The demonstrators called it the Umbrella Movement or Umbrella Revolution, after the umbrellas used in the protests' early days to fend off pepper spray from police. The protest camp in Admiralty was the last large one remaining; another, in the Mong Kok area, was cleared late last month.

A last, small encampment remains in Causeway Bay, a shopping district. Police said Thursday that they would remove that one "at an appropriate time."

The protesters are calling for fully democratic elections for the city's leader, or chief executive. They object to the Chinese government's framework for the elections, which for the first time would allow the general public to vote for the chief executive but would effectively let Beijing screen the candidates.

"The Umbrella Movement has changed Hong Kong's political and protest culture," Alex Chow, leader of the Hong Kong Federation of Students, a leading protest group, said in an interview while waiting for the police to pull him out of the crowd for arrest. "There will be new rounds of civil disobedience."

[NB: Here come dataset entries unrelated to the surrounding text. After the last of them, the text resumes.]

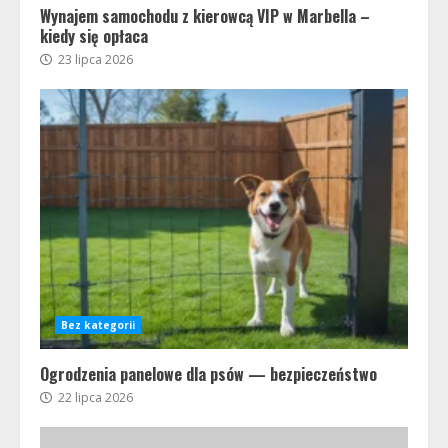
Wynajem samochodu z kierowcą VIP w Marbella –
kiedy się opłaca
23 lipca 2026
Bez kategorii
Ogrodzenia panelowe dla psów — bezpieczeństwo
22 lipca 2026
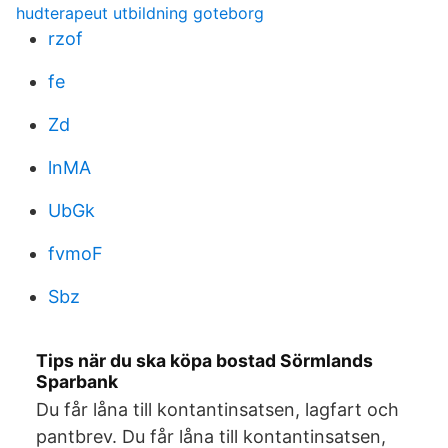
hudterapeut utbildning goteborg
rzof
fe
Zd
lnMA
UbGk
fvmoF
Sbz
Tips när du ska köpa bostad Sörmlands
Sparbank
Du får låna till kontantinsatsen, lagfart och
pantbrev. Du får låna till kontantinsatsen,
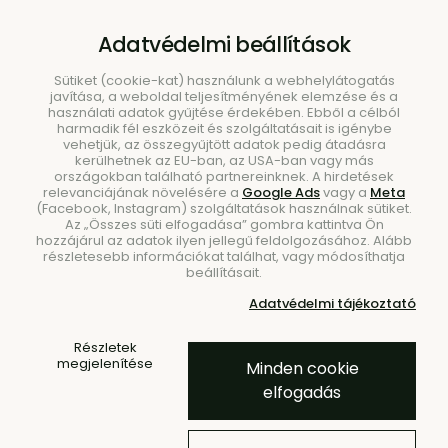
B2B
|
Showroom
|
Kapcsolat
Adatvédelmi beállítások
Sütiket (cookie-kat) használunk a webhelylátogatás
javítása, a weboldal teljesítményének elemzése és a
használati adatok gyűjtése érdekében. Ebből a célból
harmadik fél eszközeit és szolgáltatásait is igénybe
vehetjük, az összegyűjtött adatok pedig átadásra
kerülhetnek az EU-ban, az USA-ban vagy más
országokban található partnereinknek. A hirdetések
Keresés
relevanciájának növelésére a
Google Ads
vagy a
Meta
(Facebook, Instagram) szolgáltatások használnak sütiket.
Az „Összes süti elfogadása” gombra kattintva Ön
hozzájárul az adatok ilyen jellegű feldolgozásához. Alább
részletesebb információkat találhat, vagy módosíthatja
beállításait.
Adatvédelmi tájékoztató
Kezdőlap
Kiegészítők
Gyertyatartók és gyertyák
Gyertyatartók
Részletek
gyertyatartók
megjelenítése
Minden cookie
elfogadás
A BUNT.sk kínálatában található design gyertyatartókat és
gyertyákat leginkább a sokszínűség jellemzi – formák,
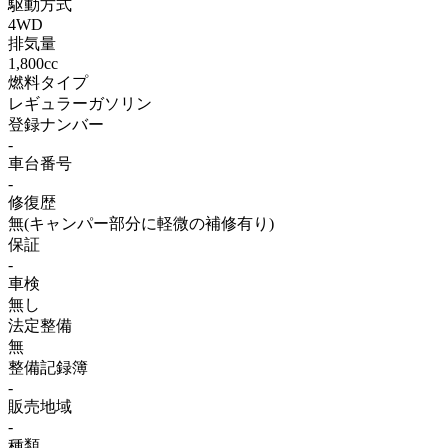
駆動方式
4WD
排気量
1,800cc
燃料タイプ
レギュラーガソリン
登録ナンバー
-
車台番号
-
修復歴
無(キャンパー部分に軽微の補修有り)
保証
-
車検
無し
法定整備
無
整備記録簿
-
販売地域
-
種類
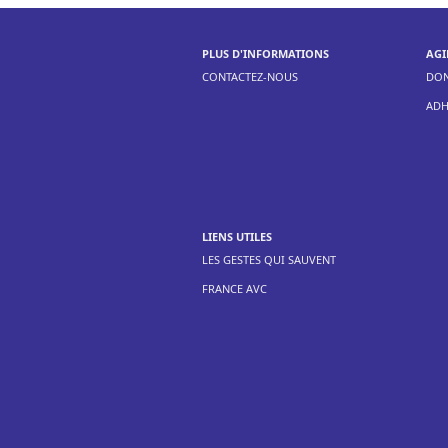
PLUS D'INFORMATIONS
AGI
CONTACTEZ-NOUS
DO
ADH
LIENS UTILES
LES GESTES QUI SAUVENT
FRANCE AVC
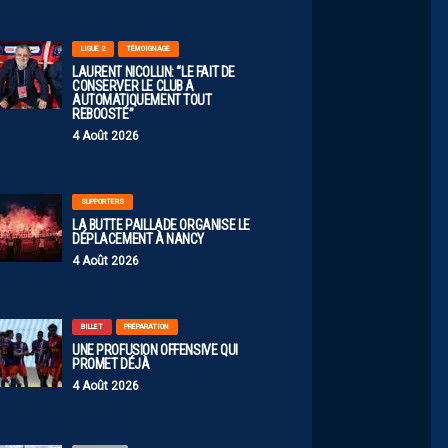
LIGUE 2
TÉMOIGNAGE
LAURENT NICOLLIN: “LE FAIT DE
CONSERVER LE CLUB A
AUTOMATIQUEMENT TOUT
REBOOSTÉ”
4 Août 2026
SUPPORTERS
LA BUTTE PAILLADE ORGANISE LE
DÉPLACEMENT À NANCY
4 Août 2026
BILLET
PRÉPARATION
UNE PROFUSION OFFENSIVE QUI
PROMET DÉJÀ
4 Août 2026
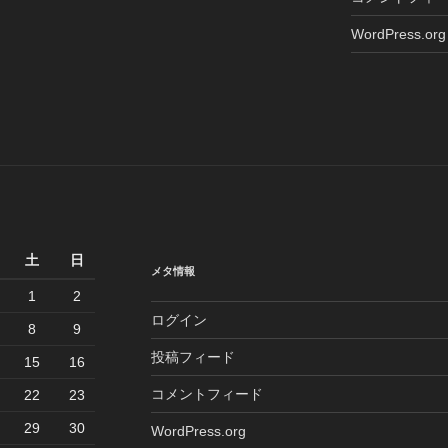
WordPress.org
土
日
メタ情報
1
2
ログイン
8
9
投稿フィード
15
16
コメントフィード
22
23
29
30
WordPress.org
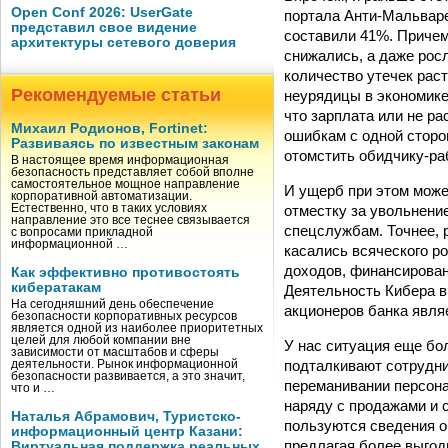
Open Conf 2026: UserGate
портала Анти-Мальваре
представил свое видение
составили 41%. Причем 
архитектуры сетевого доверия
снижались, а даже росл
количество утечек раст
Рекомендуемые статьи
неурядицы в экономике
что зарплата или не ра
Михаил Родионов, Fortinet:
ошибкам с одной сторон
Развиваясь по известным законам
отомстить обидчику-ра
В настоящее время информационная
безопасность представляет собой вполне
самостоятельное мощное направление
И ущерб при этом може
корпоративной автоматизации.
отместку за увольнени
Естественно, что в таких условиях
направление это все теснее связывается
спецслужбам. Точнее, р
с вопросами прикладной
информационной …
касались всяческого р
доходов, финансирован
Как эффективно противостоять
кибератакам
Деятельность Кибера в
На сегодняшний день обеспечение
акционеров банка явля
безопасности корпоративных ресурсов
является одной из наиболее приоритетных
целей для любой компании вне
У нас ситуация еще бо
зависимости от масштабов и сферы
подталкивают сотрудни
деятельности. Рынок информационной
безопасности развивается, а это значит,
переманивании персона
что и …
наряду с продажами и 
Наталья Абрамович, Туристско-
пользуются сведения о
информационный центр Казани:
предлагая более выгод
Виртуальная поддержка реальных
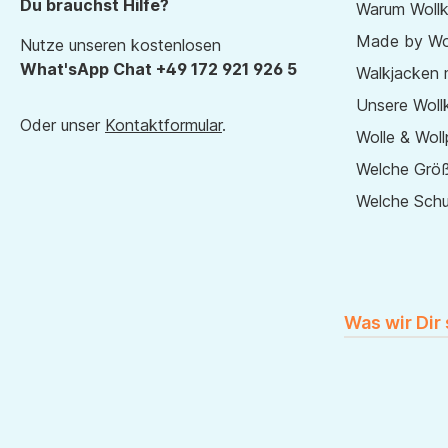
Du brauchst Hilfe?
Warum Wollk
Made by Wol
Nutze unseren kostenlosen
What'sApp Chat +49 172 921 926 5
Walkjacken 
Unsere Wollk
Oder unser
Kontaktformular
.
Wolle & Woll
Welche Größ
Welche Sch
Was wir Dir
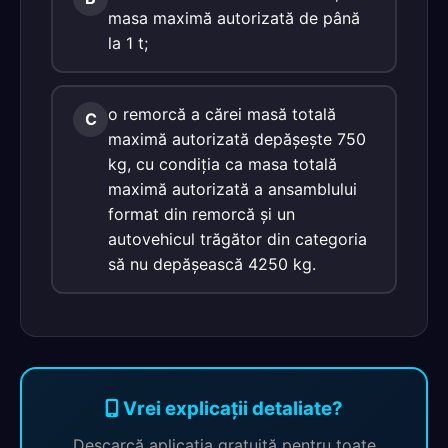
masa maximă autorizată de până
la 1 t;
o remorcă a cărei masă totală
C
maximă autorizată depăşeşte 750
kg, cu condiţia ca masa totală
maximă autorizată a ansamblului
format din remorcă şi un
autovehicul trăgător din categoria
să nu depăşească 4250 kg.
Vrei explicații detaliate?
Descarcă aplicația gratuită pentru toate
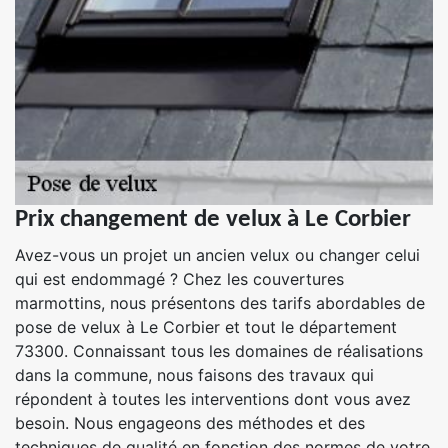
Prix changement de velux à Le Corbier
Avez-vous un projet un ancien velux ou changer celui
qui est endommagé ? Chez les couvertures
marmottins, nous présentons des tarifs abordables de
pose de velux à Le Corbier et tout le département
73300. Connaissant tous les domaines de réalisations
dans la commune, nous faisons des travaux qui
répondent à toutes les interventions dont vous avez
besoin. Nous engageons des méthodes et des
techniques de qualité en fonction des normes de votre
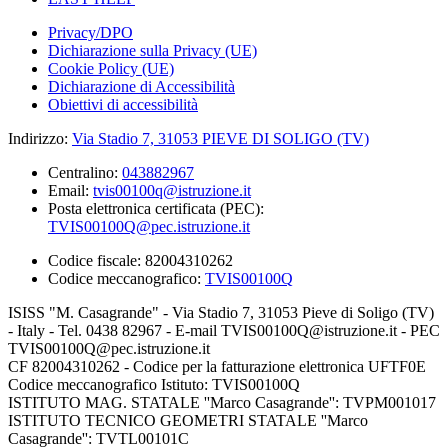
Privacy/DPO
Dichiarazione sulla Privacy (UE)
Cookie Policy (UE)
Dichiarazione di Accessibilità
Obiettivi di accessibilità
Indirizzo:
Via Stadio 7, 31053 PIEVE DI SOLIGO (TV)
Centralino:
043882967
Email:
tvis00100q@istruzione.it
Posta elettronica certificata (PEC):
TVIS00100Q@pec.istruzione.it
Codice fiscale: 82004310262
Codice meccanografico:
TVIS00100Q
ISISS "M. Casagrande" - Via Stadio 7, 31053 Pieve di Soligo (TV)
- Italy - Tel. 0438 82967 - E-mail TVIS00100Q@istruzione.it - PEC
TVIS00100Q@pec.istruzione.it
CF 82004310262 - Codice per la fatturazione elettronica UFTF0E
Codice meccanografico Istituto: TVIS00100Q
ISTITUTO MAG. STATALE ''Marco Casagrande'': TVPM001017
ISTITUTO TECNICO GEOMETRI STATALE ''Marco
Casagrande'': TVTL00101C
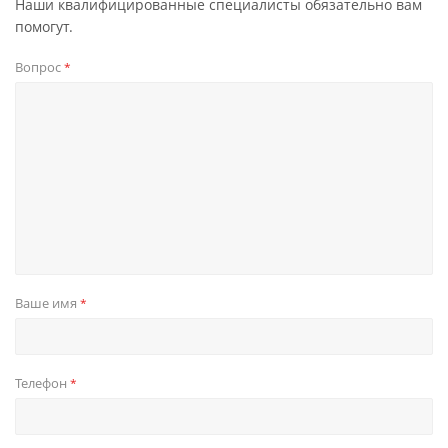
Наши квалифицированные специалисты обязательно вам
помогут.
Вопрос
*
Ваше имя
*
Телефон
*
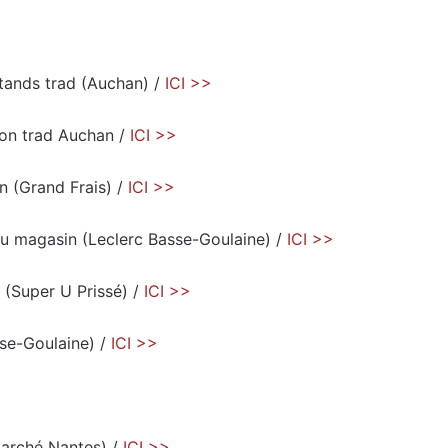
stands trad (Auchan) /
ICI >>
yon trad Auchan /
ICI >>
n (Grand Frais) /
ICI >>
du magasin (Leclerc Basse-Goulaine) /
ICI >>
! (Super U Prissé) /
ICI >>
sse-Goulaine) /
ICI >>
rmarché Nantes) /
ICI >>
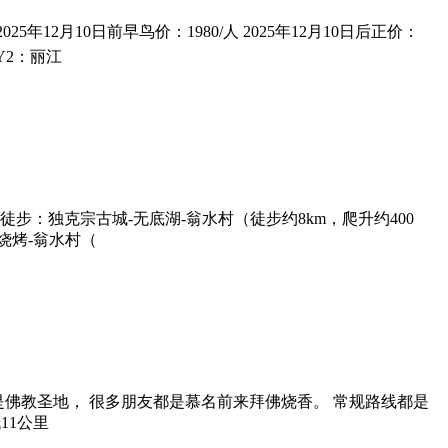
25年12月10日前早鸟价：1980/人 2025年12月10日后正价：
AY2：丽江
徒步：独克宗古城-无底湖-翁水村（徒步约8km，爬升约400
烧烤-翁水村（
，是佛教圣地， 很多朋友都是慕名前来拜佛烧香。 常规路线都是
11公里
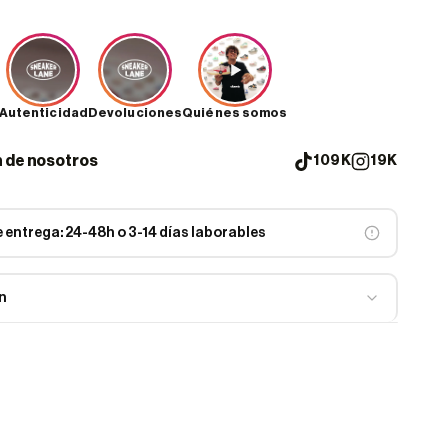
Autenticidad
Devoluciones
Quiénes somos
n de nosotros
109K
19K
 entrega: 24-48h o 3-14 días laborables
n
nce 2002R Protection Pack Purple
son una adición
 la icónica colección Protection Pack, capturando la esencia
rno con un toque de diseño deconstruido. Estas zapatillas no
 look innovador, sino que también redefinen la comodidad y el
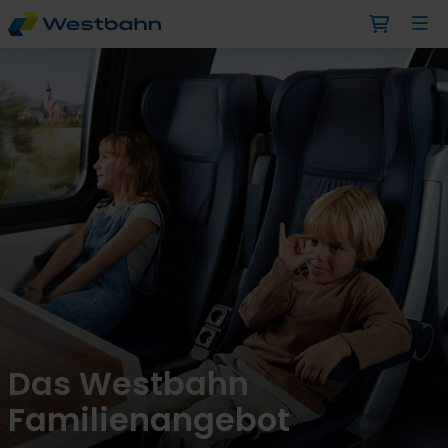
Das Westbahn
Familienangebot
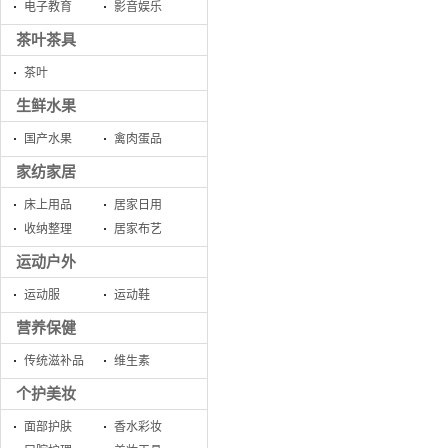
电子教育
影音娱乐
茶叶茶具
茶叶
生鲜水果
国产水果
禽肉蛋品
家纺家居
床上用品
居家日用
收纳整理
居家布艺
运动户外
运动服
运动鞋
营养保健
传统滋补品
维生素
个护美妆
面部护肤
香水彩妆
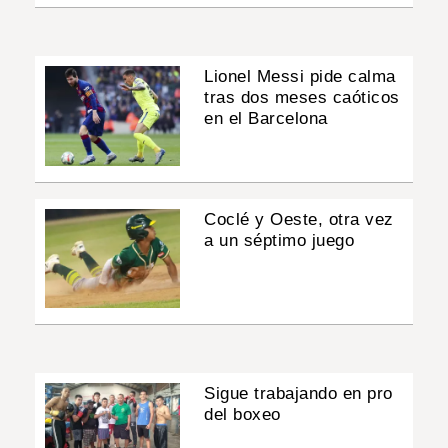
Lionel Messi pide calma
tras dos meses caóticos
en el Barcelona
Coclé y Oeste, otra vez
a un séptimo juego
Sigue trabajando en pro
del boxeo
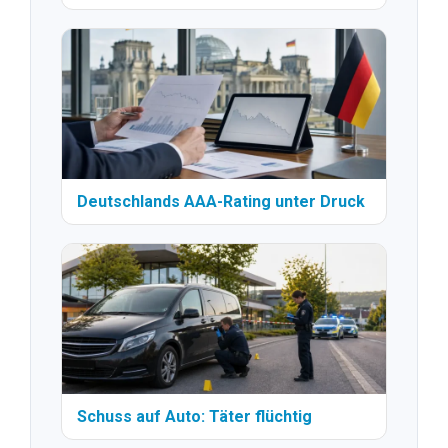
Deutschlands AAA-Rating unter Druck
Schuss auf Auto: Täter flüchtig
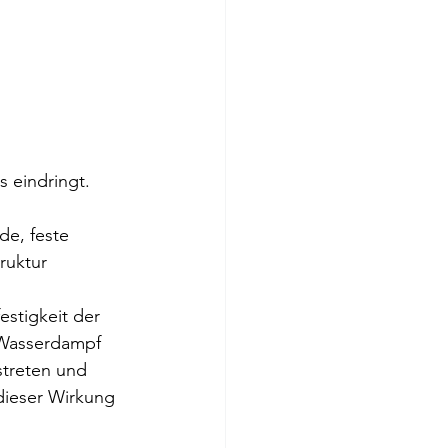
 eindringt. 
de, feste 
ruktur 
stigkeit der 
 Wasserdampf 
streten und 
ieser Wirkung 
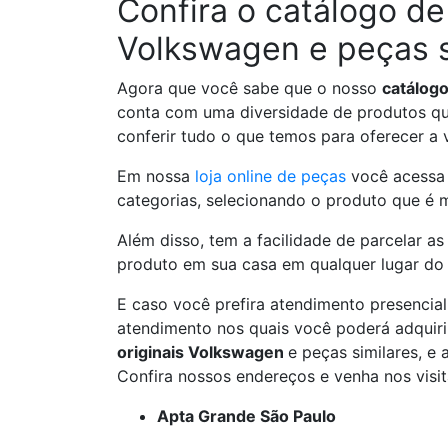
Confira o catálogo de
Volkswagen e peças s
Agora que você sabe que o nosso
catálogo
conta com uma diversidade de produtos que
conferir tudo o que temos para oferecer a 
Em nossa
loja online de peças
você acessa 
categorias, selecionando o produto que é 
Além disso, tem a facilidade de parcelar 
produto em sua casa em qualquer lugar do 
E caso você prefira atendimento presencia
atendimento nos quais você poderá adquir
originais Volkswagen
e peças similares, e 
Confira nossos endereços e venha nos visit
Apta Grande São Paulo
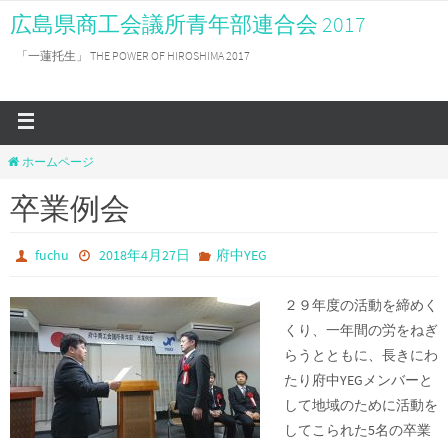
広島県商工会議所青年部連合会 2017
「一蓮托生」 THE POWER OF HIROSHIMA 2017
ホームページ
卒業例会
fuchu
2018年4月27日
府中YEG
２９年度の活動を締めく
くり、一年間の労をねぎ
らうとともに、長きにわ
たり府中YEGメンバーと
して地域のために活動を
してこられた5名の卒業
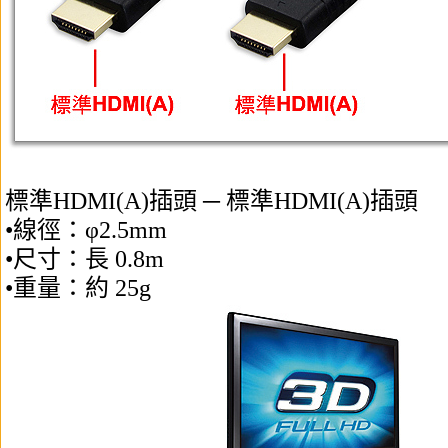
標準HDMI(A)插頭 ─ 標準HDMI(A)插頭
•線徑：φ2.5mm
•尺寸：長 0.8m
•重量：約 25g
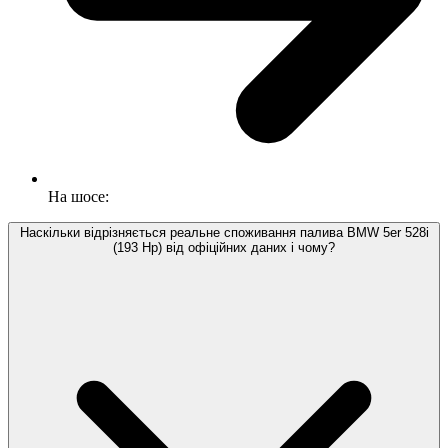
На шосе:
Наскільки відрізняється реальне споживання палива BMW 5er 528i
(193 Hp) від офіційних даних і чому?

As protesters were led away one by one to a police bus -- or in some cases, carried away -- the government sent in trucks with cranes to clear away debris from the sprawling encampment. Police officers tore down tents and stripped down the posters, signs and drawings that have festooned the camp.

Constance So, a university student, wept as she looked for a way past the tightening ring of officers. Her older friends at the camp had urged her to avoid arrest, and so she was leaving, she said.

"It's like my home," she said. "I'm leaving my friends behind. I feel like I'm betraying them."

Many people filed peacefully out of the camp at a police checkpoint, where they were asked to present identification; the police had warned earlier that anyone who stayed past a certain time could be subject to legal action.

Meanwhile, the dozens who had decided to be arrested sat waiting for the police. One of them was Liu Chu-tong, a 27-year-old graphic designer who said he had been volunteering at one of the camp's first-aid booths for weeks.

"I chose to stay here to get arrested because I think it could touch more people," Liu said. "That's how I came out in the first place -- I was moved by the students."

Information for this article was contributed by Alan Wong of The New York Times.